O organismo feminino é protegido naturalmente pelo hormônio estrógeno contra riscos de doenças cardíacas, pelo menos até a menopausa. Com as mudanças de hábitos de vida que vêm ocorrendo nos últimos anos, como a quantidade de tarefas diárias envolvendo cuidar da casa, trabalhar, fumar, consumir álcool e outros costumes que antigamente pertenciam quase exclusivamente aos homens, os riscos típicos masculinos passaram a atingir também as mulheres.
Por isso, quanto mais cedo os cuidados com o organismo começarem, melhor. Para evitar que as doenças se desenvolvam ou mesmo que se agravem, é fundamental a realização de check-up periódico, principalmente aqueles que envolvam o coração. O acompanhamento regular da saúde facilita a descoberta precoce das doenças, o que garante maior efetividade também no tratamento.
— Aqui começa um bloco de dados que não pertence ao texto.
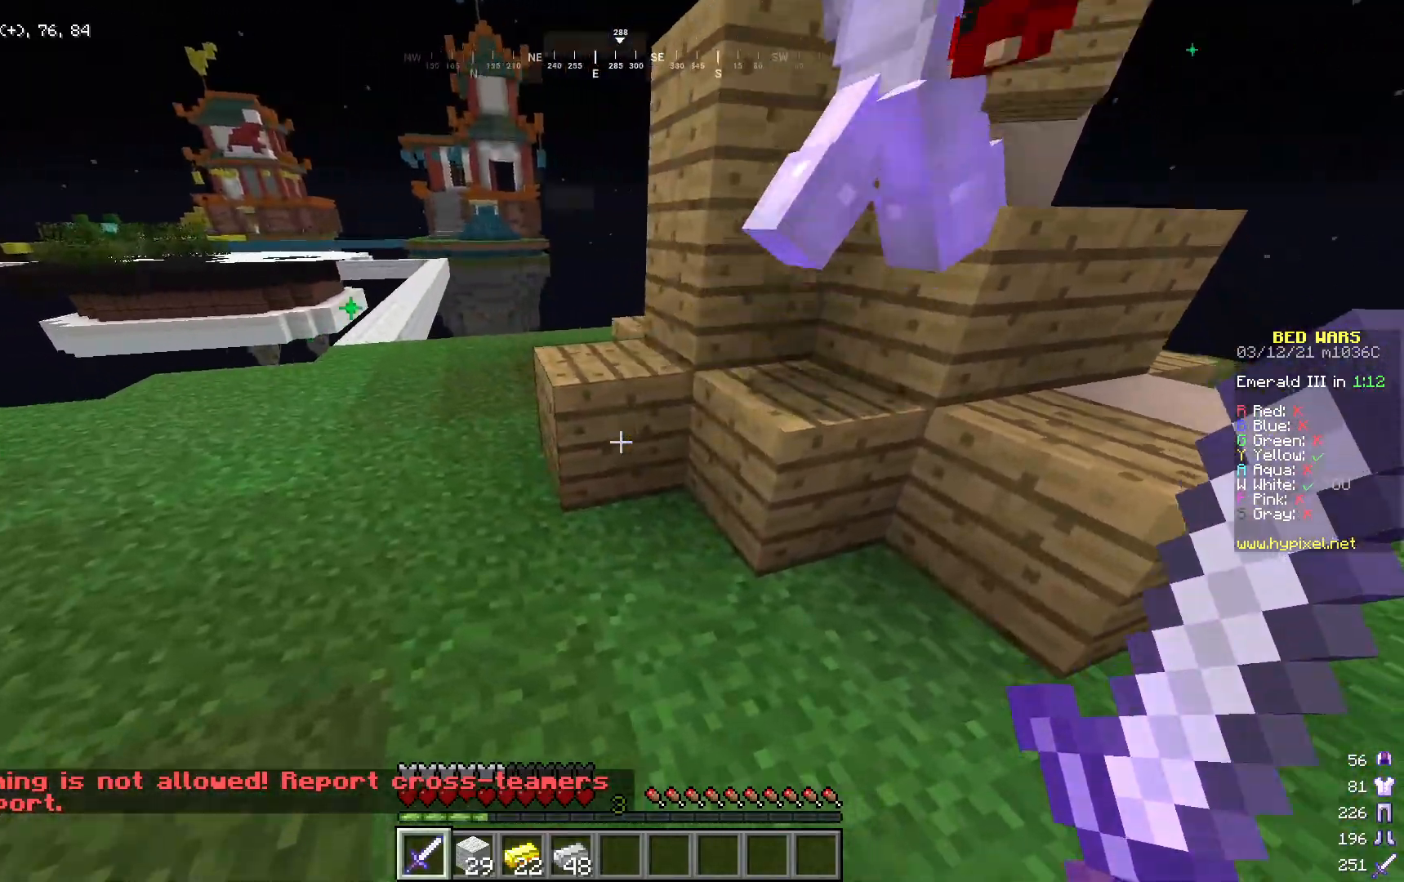
{"keys": ["w"], "mouse": [], "events": [[67, "w", "up"], [234, "w", "down"], [435, "a", "up"]]}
Não há limite de idade para começar. Quando os hábitos da mulher são sedentários - ou seja, não envolvem prática de atividade física e há consumo de alimentos mais gordurosos e menos nutritivos -, antes mesmo dos 30 anos já é hora de consultar um cardiologista.
Mas, aquelas que não se enquadram no grupo de risco, que mantém costumes mais saudáveis, os exames cardiológicos podem começar aos 40 anos. Em ambos os casos, o check-up cardiológico deve ser contínuo e repetir-se anualmente. Esses cuidados são essenciais para reduzir o número de morte de mulheres por doenças do aparelho circulatório que, segundo a Secretaria de Vigilância em Saúde (SVS) do SUS, hoje atinge 36% da população feminina.
Entretanto, é importante ressaltar também que os check-up não devem ser apenas voltados aos problemas cardiológicos. O ideal é que, a partir dos 30 ou 40 anos, as mulheres - e também os homens - realizem baterias de exames completas periodicamente, para evitar agravamento de doenças pela falta de diagnóstico.